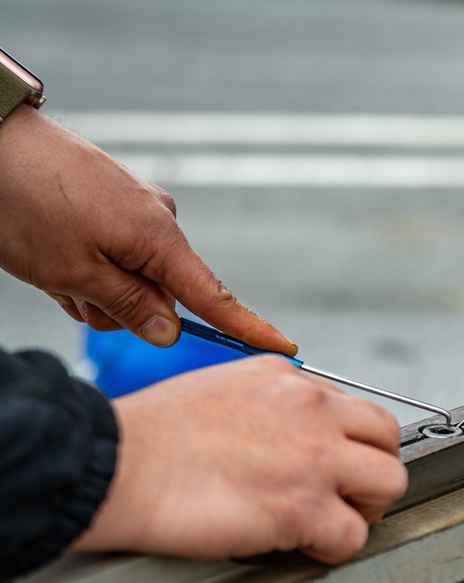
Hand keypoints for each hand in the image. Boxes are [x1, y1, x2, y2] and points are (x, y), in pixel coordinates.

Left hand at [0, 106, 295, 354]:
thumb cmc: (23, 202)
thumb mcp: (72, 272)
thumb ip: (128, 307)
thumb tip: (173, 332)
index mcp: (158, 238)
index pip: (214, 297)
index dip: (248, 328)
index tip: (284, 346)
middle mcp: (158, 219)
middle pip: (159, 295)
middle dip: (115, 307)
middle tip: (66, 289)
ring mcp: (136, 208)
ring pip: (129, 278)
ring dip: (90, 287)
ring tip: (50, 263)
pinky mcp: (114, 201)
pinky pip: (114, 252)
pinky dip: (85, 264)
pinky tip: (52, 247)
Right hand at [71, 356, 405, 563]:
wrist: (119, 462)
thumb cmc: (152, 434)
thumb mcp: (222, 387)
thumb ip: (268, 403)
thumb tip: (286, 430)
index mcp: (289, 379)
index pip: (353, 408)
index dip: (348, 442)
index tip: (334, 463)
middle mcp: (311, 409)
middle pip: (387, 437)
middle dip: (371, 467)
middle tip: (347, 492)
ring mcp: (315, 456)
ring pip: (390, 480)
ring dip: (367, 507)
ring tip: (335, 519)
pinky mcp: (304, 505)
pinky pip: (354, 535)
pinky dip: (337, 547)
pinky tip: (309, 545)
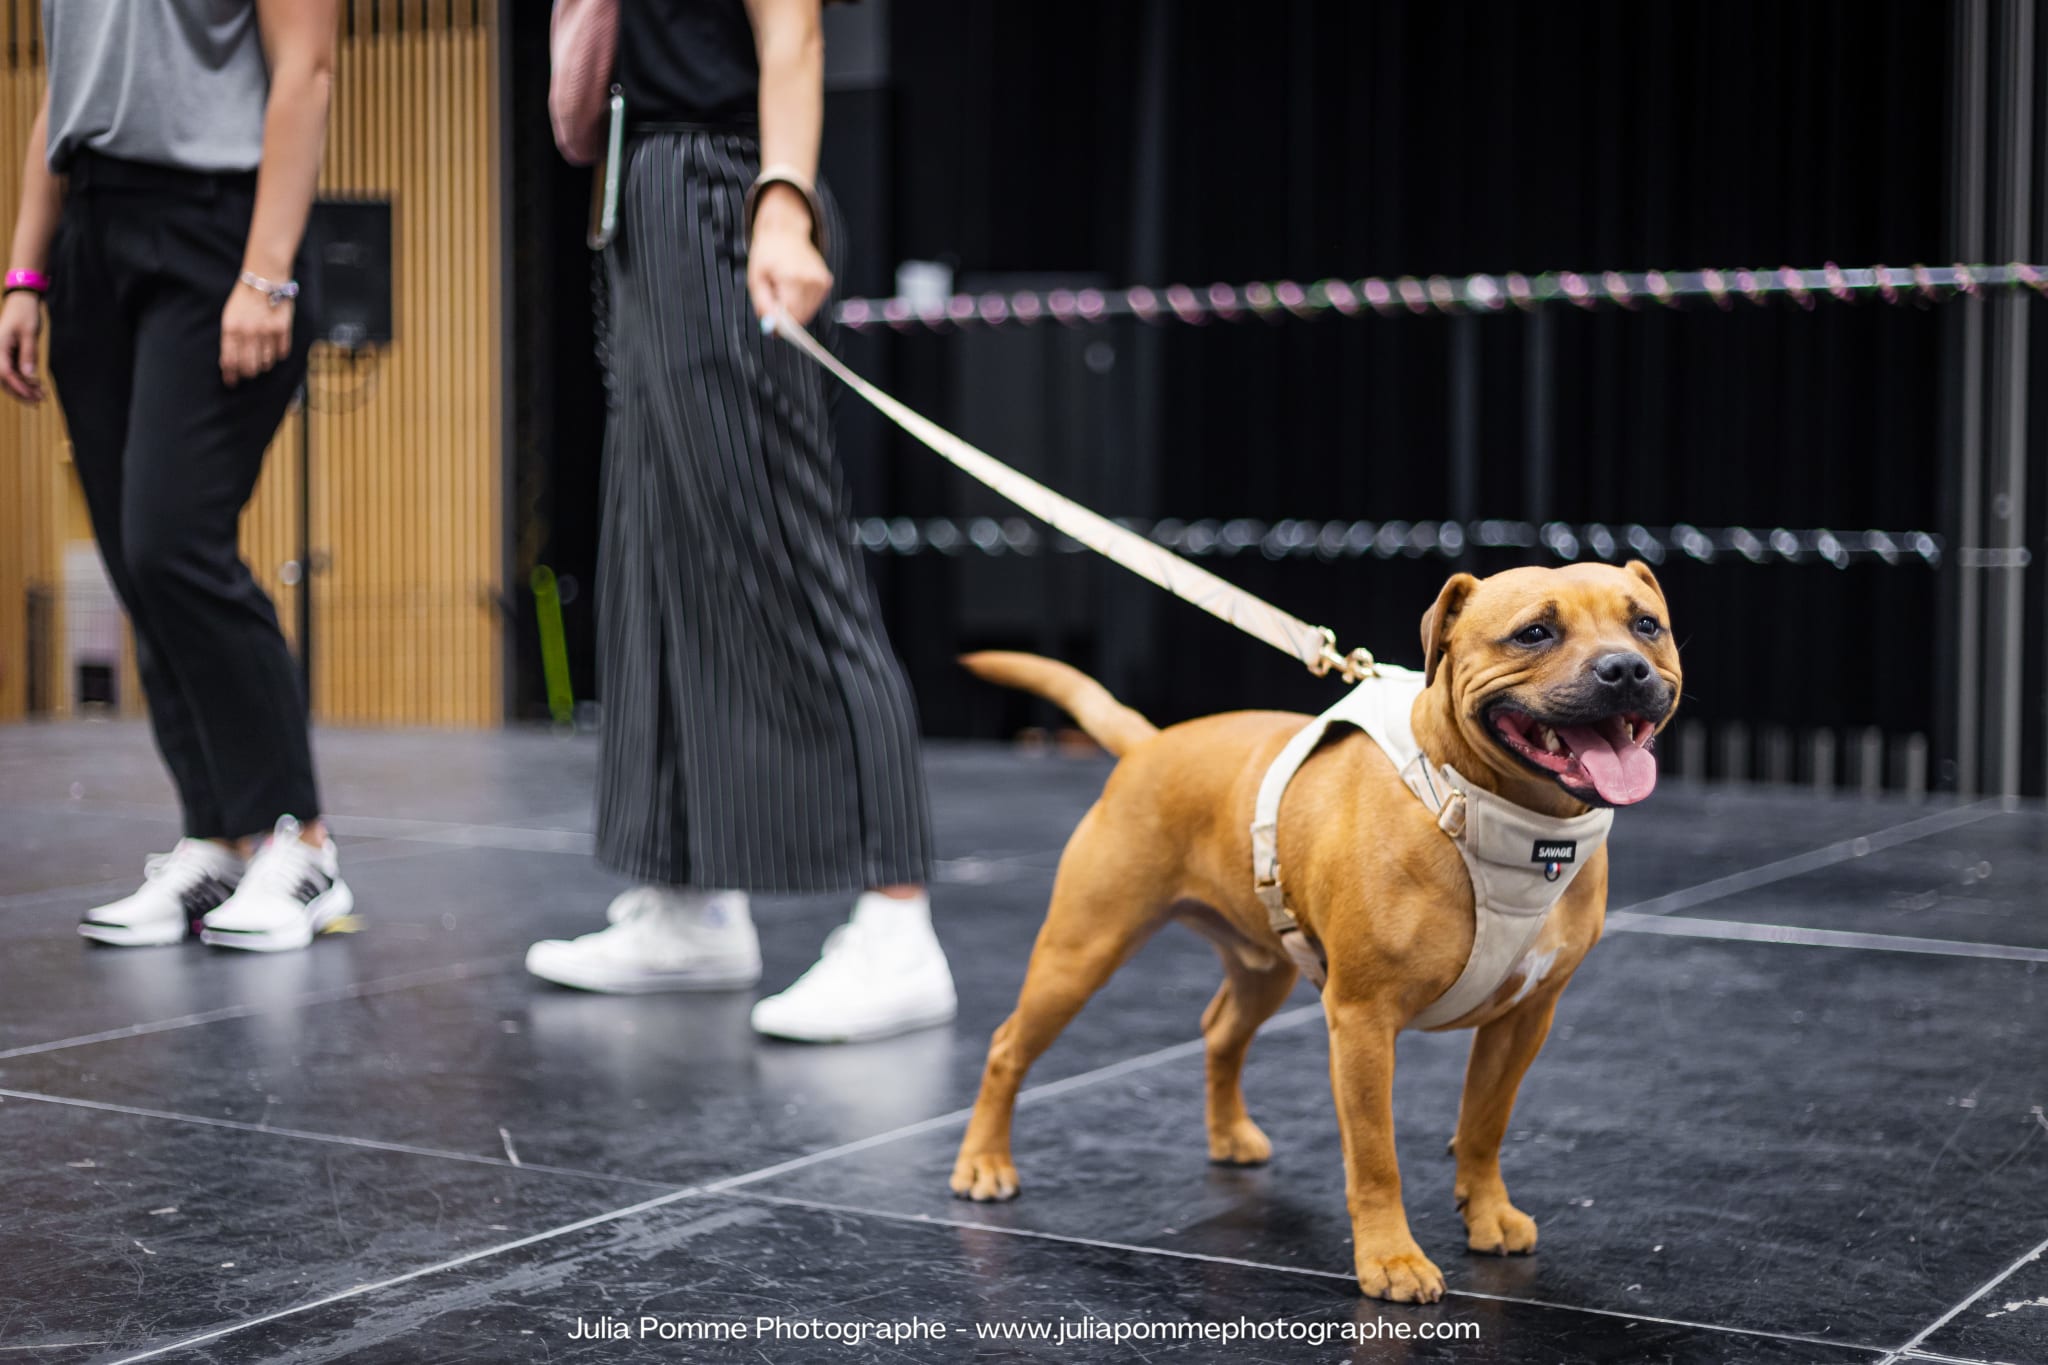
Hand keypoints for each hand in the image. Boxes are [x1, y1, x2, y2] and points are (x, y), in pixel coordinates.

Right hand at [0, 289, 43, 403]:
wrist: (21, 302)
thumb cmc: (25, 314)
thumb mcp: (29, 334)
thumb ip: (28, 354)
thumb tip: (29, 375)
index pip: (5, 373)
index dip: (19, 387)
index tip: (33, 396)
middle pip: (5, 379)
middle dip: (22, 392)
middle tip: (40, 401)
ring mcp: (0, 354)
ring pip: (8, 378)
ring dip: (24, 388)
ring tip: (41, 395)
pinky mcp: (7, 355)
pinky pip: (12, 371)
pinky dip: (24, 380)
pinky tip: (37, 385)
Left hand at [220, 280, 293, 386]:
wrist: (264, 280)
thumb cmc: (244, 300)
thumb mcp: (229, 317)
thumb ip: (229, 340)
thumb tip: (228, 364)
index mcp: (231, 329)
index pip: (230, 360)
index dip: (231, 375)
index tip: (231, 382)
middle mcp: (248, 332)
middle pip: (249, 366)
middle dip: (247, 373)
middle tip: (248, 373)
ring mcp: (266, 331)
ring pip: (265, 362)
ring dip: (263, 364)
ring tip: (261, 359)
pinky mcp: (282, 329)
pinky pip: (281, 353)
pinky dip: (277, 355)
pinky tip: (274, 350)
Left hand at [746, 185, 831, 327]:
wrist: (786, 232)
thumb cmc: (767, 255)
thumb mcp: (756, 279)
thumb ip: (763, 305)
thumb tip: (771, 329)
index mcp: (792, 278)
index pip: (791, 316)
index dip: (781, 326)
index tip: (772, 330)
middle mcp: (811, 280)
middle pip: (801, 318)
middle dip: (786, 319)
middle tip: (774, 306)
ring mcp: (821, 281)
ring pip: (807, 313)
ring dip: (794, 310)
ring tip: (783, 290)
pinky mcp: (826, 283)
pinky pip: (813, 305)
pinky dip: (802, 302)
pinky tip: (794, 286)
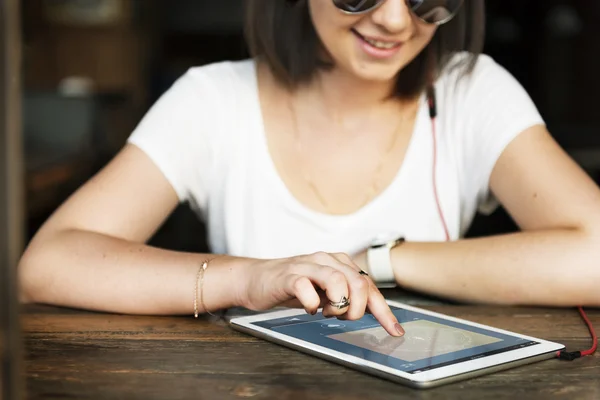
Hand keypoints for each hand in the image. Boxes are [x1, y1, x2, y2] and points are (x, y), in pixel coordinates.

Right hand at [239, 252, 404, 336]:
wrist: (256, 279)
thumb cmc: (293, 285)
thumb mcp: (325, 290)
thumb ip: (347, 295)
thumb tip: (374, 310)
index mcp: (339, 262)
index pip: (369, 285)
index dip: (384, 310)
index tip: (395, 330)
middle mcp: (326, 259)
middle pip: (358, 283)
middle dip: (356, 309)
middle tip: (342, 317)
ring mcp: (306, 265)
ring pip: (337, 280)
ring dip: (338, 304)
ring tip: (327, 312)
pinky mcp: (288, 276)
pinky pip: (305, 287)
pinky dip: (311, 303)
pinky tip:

# # # # # # #

Problem to solve:
Within the data above, the span starting at the line containing "middle mcp: (158, 219)" and ending at the line containing "wrist: (119, 462)" is to be retyped exactly, with no other lines.

Output of the task:
middle mcp: (158, 219)
middle pip: (159, 295)
middle dip: (115, 307)
middle tip: (66, 289)
ring mcp: (136, 208)
ring pip: (129, 278)
ring dip: (90, 287)
ring tip: (50, 263)
pinky mcp: (114, 201)
pinky pip: (114, 252)
pinky dip: (85, 264)
pinky tip: (52, 247)
Right hand at [71, 356, 405, 563]:
wrist: (119, 462)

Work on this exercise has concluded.